▸ Task: Reproduce every entry exactly, without alteration.

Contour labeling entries

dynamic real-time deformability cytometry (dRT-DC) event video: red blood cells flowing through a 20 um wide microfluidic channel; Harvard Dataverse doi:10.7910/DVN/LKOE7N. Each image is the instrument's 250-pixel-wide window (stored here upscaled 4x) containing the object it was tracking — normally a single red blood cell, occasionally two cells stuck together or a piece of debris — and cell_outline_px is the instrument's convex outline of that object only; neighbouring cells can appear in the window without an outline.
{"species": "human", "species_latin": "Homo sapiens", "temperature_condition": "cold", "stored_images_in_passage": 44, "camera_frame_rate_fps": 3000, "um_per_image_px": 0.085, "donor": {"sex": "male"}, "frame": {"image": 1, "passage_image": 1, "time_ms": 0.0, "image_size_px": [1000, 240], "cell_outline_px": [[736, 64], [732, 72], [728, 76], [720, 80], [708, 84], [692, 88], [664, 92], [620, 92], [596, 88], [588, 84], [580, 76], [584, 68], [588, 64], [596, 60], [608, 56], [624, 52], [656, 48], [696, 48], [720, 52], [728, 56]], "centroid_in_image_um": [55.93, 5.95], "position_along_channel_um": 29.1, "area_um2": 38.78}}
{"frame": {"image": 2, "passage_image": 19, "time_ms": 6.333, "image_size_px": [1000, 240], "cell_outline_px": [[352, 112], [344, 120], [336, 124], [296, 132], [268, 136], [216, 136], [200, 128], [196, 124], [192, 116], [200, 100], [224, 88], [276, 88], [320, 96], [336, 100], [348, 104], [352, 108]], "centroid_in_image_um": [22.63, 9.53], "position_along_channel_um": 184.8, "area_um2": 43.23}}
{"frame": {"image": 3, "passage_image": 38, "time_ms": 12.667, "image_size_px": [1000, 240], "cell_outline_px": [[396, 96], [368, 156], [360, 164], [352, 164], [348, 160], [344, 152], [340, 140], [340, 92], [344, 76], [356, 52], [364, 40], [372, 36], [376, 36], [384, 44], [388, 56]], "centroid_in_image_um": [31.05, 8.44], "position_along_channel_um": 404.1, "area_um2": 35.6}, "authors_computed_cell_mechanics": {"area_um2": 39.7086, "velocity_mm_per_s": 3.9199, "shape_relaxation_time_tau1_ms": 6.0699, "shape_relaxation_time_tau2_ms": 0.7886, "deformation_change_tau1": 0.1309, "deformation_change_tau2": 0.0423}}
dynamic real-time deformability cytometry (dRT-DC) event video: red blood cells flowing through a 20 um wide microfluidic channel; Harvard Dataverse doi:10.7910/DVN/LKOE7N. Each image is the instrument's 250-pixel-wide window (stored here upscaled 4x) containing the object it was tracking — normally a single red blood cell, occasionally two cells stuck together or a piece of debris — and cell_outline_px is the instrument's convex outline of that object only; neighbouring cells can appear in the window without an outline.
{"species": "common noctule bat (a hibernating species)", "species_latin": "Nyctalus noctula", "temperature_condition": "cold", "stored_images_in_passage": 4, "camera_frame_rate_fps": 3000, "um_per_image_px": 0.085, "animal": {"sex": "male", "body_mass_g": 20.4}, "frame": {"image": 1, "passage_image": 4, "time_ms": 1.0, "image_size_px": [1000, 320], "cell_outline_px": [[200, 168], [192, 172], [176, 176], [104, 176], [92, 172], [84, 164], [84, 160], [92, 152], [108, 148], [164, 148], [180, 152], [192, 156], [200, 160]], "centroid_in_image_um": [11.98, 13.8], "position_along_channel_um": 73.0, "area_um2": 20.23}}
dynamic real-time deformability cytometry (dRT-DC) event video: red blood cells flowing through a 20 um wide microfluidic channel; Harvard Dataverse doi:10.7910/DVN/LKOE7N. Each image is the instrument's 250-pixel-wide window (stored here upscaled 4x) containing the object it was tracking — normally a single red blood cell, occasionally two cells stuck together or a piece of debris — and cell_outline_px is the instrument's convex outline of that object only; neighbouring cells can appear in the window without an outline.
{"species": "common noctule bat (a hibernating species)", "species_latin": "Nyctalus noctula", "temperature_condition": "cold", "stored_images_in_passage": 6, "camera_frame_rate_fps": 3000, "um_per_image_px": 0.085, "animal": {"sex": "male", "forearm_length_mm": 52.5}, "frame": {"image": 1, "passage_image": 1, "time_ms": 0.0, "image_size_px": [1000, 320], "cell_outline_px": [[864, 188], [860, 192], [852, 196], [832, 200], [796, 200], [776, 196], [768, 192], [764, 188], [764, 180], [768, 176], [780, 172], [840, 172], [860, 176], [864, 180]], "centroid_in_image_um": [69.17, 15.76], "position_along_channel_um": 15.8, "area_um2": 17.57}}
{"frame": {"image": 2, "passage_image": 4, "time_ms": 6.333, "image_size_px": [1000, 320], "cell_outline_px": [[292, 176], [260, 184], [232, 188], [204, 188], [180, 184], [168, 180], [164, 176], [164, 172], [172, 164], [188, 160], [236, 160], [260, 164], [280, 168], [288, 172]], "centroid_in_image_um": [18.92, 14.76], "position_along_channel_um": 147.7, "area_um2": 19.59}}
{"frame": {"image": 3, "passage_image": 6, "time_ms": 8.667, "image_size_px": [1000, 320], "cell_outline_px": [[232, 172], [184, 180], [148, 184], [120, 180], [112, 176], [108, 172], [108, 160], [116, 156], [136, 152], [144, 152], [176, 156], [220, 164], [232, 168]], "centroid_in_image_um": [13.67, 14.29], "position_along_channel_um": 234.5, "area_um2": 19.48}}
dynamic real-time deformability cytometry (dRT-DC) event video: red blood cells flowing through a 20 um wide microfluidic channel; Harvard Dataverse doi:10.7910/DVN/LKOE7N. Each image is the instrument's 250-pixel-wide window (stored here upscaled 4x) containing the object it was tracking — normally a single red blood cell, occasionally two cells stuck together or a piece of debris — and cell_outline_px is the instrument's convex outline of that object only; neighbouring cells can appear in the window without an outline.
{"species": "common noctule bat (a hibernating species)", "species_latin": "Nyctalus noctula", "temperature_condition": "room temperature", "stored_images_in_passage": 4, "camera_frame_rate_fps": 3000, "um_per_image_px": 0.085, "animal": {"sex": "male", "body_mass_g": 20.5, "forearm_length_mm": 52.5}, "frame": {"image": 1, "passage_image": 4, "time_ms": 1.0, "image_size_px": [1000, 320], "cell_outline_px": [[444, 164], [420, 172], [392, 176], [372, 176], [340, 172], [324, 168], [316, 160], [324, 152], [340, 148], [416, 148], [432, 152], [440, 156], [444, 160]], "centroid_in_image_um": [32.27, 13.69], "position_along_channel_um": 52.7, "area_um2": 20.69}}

▸ Solution for this task:
dynamic real-time deformability cytometry (dRT-DC) event video: red blood cells flowing through a 20 um wide microfluidic channel; Harvard Dataverse doi:10.7910/DVN/LKOE7N. Each image is the instrument's 250-pixel-wide window (stored here upscaled 4x) containing the object it was tracking — normally a single red blood cell, occasionally two cells stuck together or a piece of debris — and cell_outline_px is the instrument's convex outline of that object only; neighbouring cells can appear in the window without an outline.
{"species": "human", "species_latin": "Homo sapiens", "temperature_condition": "cold", "stored_images_in_passage": 44, "camera_frame_rate_fps": 3000, "um_per_image_px": 0.085, "donor": {"sex": "male"}, "frame": {"image": 1, "passage_image": 1, "time_ms": 0.0, "image_size_px": [1000, 240], "cell_outline_px": [[736, 64], [732, 72], [728, 76], [720, 80], [708, 84], [692, 88], [664, 92], [620, 92], [596, 88], [588, 84], [580, 76], [584, 68], [588, 64], [596, 60], [608, 56], [624, 52], [656, 48], [696, 48], [720, 52], [728, 56]], "centroid_in_image_um": [55.93, 5.95], "position_along_channel_um": 29.1, "area_um2": 38.78}}
{"frame": {"image": 2, "passage_image": 19, "time_ms": 6.333, "image_size_px": [1000, 240], "cell_outline_px": [[352, 112], [344, 120], [336, 124], [296, 132], [268, 136], [216, 136], [200, 128], [196, 124], [192, 116], [200, 100], [224, 88], [276, 88], [320, 96], [336, 100], [348, 104], [352, 108]], "centroid_in_image_um": [22.63, 9.53], "position_along_channel_um": 184.8, "area_um2": 43.23}}
{"frame": {"image": 3, "passage_image": 38, "time_ms": 12.667, "image_size_px": [1000, 240], "cell_outline_px": [[396, 96], [368, 156], [360, 164], [352, 164], [348, 160], [344, 152], [340, 140], [340, 92], [344, 76], [356, 52], [364, 40], [372, 36], [376, 36], [384, 44], [388, 56]], "centroid_in_image_um": [31.05, 8.44], "position_along_channel_um": 404.1, "area_um2": 35.6}, "authors_computed_cell_mechanics": {"area_um2": 39.7086, "velocity_mm_per_s": 3.9199, "shape_relaxation_time_tau1_ms": 6.0699, "shape_relaxation_time_tau2_ms": 0.7886, "deformation_change_tau1": 0.1309, "deformation_change_tau2": 0.0423}}
dynamic real-time deformability cytometry (dRT-DC) event video: red blood cells flowing through a 20 um wide microfluidic channel; Harvard Dataverse doi:10.7910/DVN/LKOE7N. Each image is the instrument's 250-pixel-wide window (stored here upscaled 4x) containing the object it was tracking — normally a single red blood cell, occasionally two cells stuck together or a piece of debris — and cell_outline_px is the instrument's convex outline of that object only; neighbouring cells can appear in the window without an outline.
{"species": "common noctule bat (a hibernating species)", "species_latin": "Nyctalus noctula", "temperature_condition": "cold", "stored_images_in_passage": 4, "camera_frame_rate_fps": 3000, "um_per_image_px": 0.085, "animal": {"sex": "male", "body_mass_g": 20.4}, "frame": {"image": 1, "passage_image": 4, "time_ms": 1.0, "image_size_px": [1000, 320], "cell_outline_px": [[200, 168], [192, 172], [176, 176], [104, 176], [92, 172], [84, 164], [84, 160], [92, 152], [108, 148], [164, 148], [180, 152], [192, 156], [200, 160]], "centroid_in_image_um": [11.98, 13.8], "position_along_channel_um": 73.0, "area_um2": 20.23}}
dynamic real-time deformability cytometry (dRT-DC) event video: red blood cells flowing through a 20 um wide microfluidic channel; Harvard Dataverse doi:10.7910/DVN/LKOE7N. Each image is the instrument's 250-pixel-wide window (stored here upscaled 4x) containing the object it was tracking — normally a single red blood cell, occasionally two cells stuck together or a piece of debris — and cell_outline_px is the instrument's convex outline of that object only; neighbouring cells can appear in the window without an outline.
{"species": "common noctule bat (a hibernating species)", "species_latin": "Nyctalus noctula", "temperature_condition": "cold", "stored_images_in_passage": 6, "camera_frame_rate_fps": 3000, "um_per_image_px": 0.085, "animal": {"sex": "male", "forearm_length_mm": 52.5}, "frame": {"image": 1, "passage_image": 1, "time_ms": 0.0, "image_size_px": [1000, 320], "cell_outline_px": [[864, 188], [860, 192], [852, 196], [832, 200], [796, 200], [776, 196], [768, 192], [764, 188], [764, 180], [768, 176], [780, 172], [840, 172], [860, 176], [864, 180]], "centroid_in_image_um": [69.17, 15.76], "position_along_channel_um": 15.8, "area_um2": 17.57}}
{"frame": {"image": 2, "passage_image": 4, "time_ms": 6.333, "image_size_px": [1000, 320], "cell_outline_px": [[292, 176], [260, 184], [232, 188], [204, 188], [180, 184], [168, 180], [164, 176], [164, 172], [172, 164], [188, 160], [236, 160], [260, 164], [280, 168], [288, 172]], "centroid_in_image_um": [18.92, 14.76], "position_along_channel_um": 147.7, "area_um2": 19.59}}
{"frame": {"image": 3, "passage_image": 6, "time_ms": 8.667, "image_size_px": [1000, 320], "cell_outline_px": [[232, 172], [184, 180], [148, 184], [120, 180], [112, 176], [108, 172], [108, 160], [116, 156], [136, 152], [144, 152], [176, 156], [220, 164], [232, 168]], "centroid_in_image_um": [13.67, 14.29], "position_along_channel_um": 234.5, "area_um2": 19.48}}
dynamic real-time deformability cytometry (dRT-DC) event video: red blood cells flowing through a 20 um wide microfluidic channel; Harvard Dataverse doi:10.7910/DVN/LKOE7N. Each image is the instrument's 250-pixel-wide window (stored here upscaled 4x) containing the object it was tracking — normally a single red blood cell, occasionally two cells stuck together or a piece of debris — and cell_outline_px is the instrument's convex outline of that object only; neighbouring cells can appear in the window without an outline.
{"species": "common noctule bat (a hibernating species)", "species_latin": "Nyctalus noctula", "temperature_condition": "room temperature", "stored_images_in_passage": 4, "camera_frame_rate_fps": 3000, "um_per_image_px": 0.085, "animal": {"sex": "male", "body_mass_g": 20.5, "forearm_length_mm": 52.5}, "frame": {"image": 1, "passage_image": 4, "time_ms": 1.0, "image_size_px": [1000, 320], "cell_outline_px": [[444, 164], [420, 172], [392, 176], [372, 176], [340, 172], [324, 168], [316, 160], [324, 152], [340, 148], [416, 148], [432, 152], [440, 156], [444, 160]], "centroid_in_image_um": [32.27, 13.69], "position_along_channel_um": 52.7, "area_um2": 20.69}}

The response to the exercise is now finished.